Thursday, March 25, 2010

UKIP News review

Nationals

farage has spread himself about today, with a important story in the Daily Mail about the fact that if the UK authorities wish to ban this so called new drug, Mephendrone they cannot with first getting permission from the EU authorities due to an obscure piece of EU regulation.
The Prime Minister yesterday said the Government was 'determined to act to prevent this evil hurting the young people of this country', following a string of deaths linked to mephedrone, also known as meow meow.
But the UK Independence Party last night dealt a blow to Mr Brown's announcement with the unearthing of an EU directive which will significantly slow down the move.
Under the EU Technical Standards and Regulations Directive 98/34/EC, the Government has to give the EU at least three months' notification before it
can change British legislation.
UKIP spokesman Nigel Farage said: 'The Government is kidding the people but it simply can't act without an EU-enforced delay.
'This useless government needs to tell the EU to back off from controlling or delaying British legislation.'

This story is important for two reasons, firstly it highlights the impotence of the government and the ignorance of our governors about how much they already ceeded power to Brussels, and secondly on a purely UKIP party political note, it is the first time the rabidly Tory Mail has credited us with anything for ages.
The Youtube of Farage speaking about this is below.

The email that sent me this video was titled,
"Nigel on Mephedrone"

Now would be a funny sight.
He is in the Telegraph as well, talking about the latest harmonisation plan from the EU, harmonising European divorce laws.

Elsewhere
Bloom gets in to the York Press talking about prisons,

Though not strictly UKIP, indeed in part anti/UKIP, a letter from ever excellent Ronald Stewart Brown in the Telegraph spells out a cogent position.
In the extract from his new book Bad Laws (Comment, March 22), Philip Johnston rightly fears “the insidious accretion of power to a benign and democratic state, through the use of the legislative process to restrict what we do and shape who we are”.

We were warned of this before we joined the European Community. In his Reith Lectures in 1972, later published as Europe: Journey to an Unknown Destination, Andrew Shonfield described how Georges Vedel, the French European parliamentarian, had told him: “What you British will have to learn when you are in the Community is what it means to live inside a precisely defined legal system. The Community is in its very essence a system of laws.

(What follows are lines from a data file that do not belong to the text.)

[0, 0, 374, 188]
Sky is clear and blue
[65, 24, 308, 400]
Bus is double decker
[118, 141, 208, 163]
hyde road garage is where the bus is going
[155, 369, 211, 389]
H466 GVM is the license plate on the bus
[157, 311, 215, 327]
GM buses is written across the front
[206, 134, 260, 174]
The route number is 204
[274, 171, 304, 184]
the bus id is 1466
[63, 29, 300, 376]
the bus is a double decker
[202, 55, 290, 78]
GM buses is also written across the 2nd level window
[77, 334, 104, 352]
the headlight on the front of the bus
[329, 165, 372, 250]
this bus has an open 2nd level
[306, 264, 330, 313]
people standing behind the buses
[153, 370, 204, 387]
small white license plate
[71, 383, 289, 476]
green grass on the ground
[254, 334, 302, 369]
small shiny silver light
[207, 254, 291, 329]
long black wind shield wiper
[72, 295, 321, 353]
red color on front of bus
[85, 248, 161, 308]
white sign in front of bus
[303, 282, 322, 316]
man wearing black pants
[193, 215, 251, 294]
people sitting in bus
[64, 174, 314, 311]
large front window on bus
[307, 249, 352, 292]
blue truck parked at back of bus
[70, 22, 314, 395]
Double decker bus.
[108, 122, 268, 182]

Once a particular responsibility has been transferred by law to an identified agency of the Community, that agency does not have the right to hand it over to anyone else.”

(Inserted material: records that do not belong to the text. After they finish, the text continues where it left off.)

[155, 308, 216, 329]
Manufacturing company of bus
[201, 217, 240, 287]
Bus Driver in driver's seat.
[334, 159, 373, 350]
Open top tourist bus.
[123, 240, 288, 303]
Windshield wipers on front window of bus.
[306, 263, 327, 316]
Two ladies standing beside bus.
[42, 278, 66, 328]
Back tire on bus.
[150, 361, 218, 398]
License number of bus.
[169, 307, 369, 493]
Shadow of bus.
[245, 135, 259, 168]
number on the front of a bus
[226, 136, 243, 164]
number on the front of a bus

As 70 per cent of our laws come from Brussels, it is not unreasonable to see the EU as a major part of the problem. The question is what to do about it. We could not leave the EU without leaving the single market, which no new government could sensibly propose against the opinion of organs of the business establishment such as the Institute of Directors and the CBI.

The Ukip solution of a Swiss-style free- trade agreement with the EU would not work as it would mean losing free movement of goods, a vital feature of the single market for all benefiting from UK-EU trade. I base this view on interviews with some 120 leading businessmen and others with knowledge of the subject.

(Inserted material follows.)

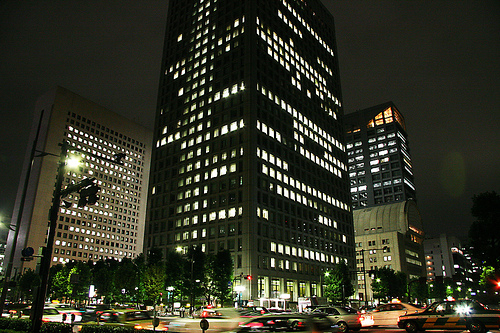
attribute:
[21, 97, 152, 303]
building — tall, rectangular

If a Conservative government eventually considers an alternative to full EU membership, the solution is likely to be negotiating a bilateral customs union agreement with the EU. It would preserve free movement of goods, albeit at the cost of staying in the EU tariff band for most merchandise trade, and could attract the happy label: “Staying in Europe for trade”.

We would argue that to create a customs union that he suggests we would first have to leave the EU. It would only then be possible to move to a more beneficial elationship.

1 comment:

Michael Heaver said...

Good stuff. Are you interested in doing this feature for us over at UKIP Hub, Gawain?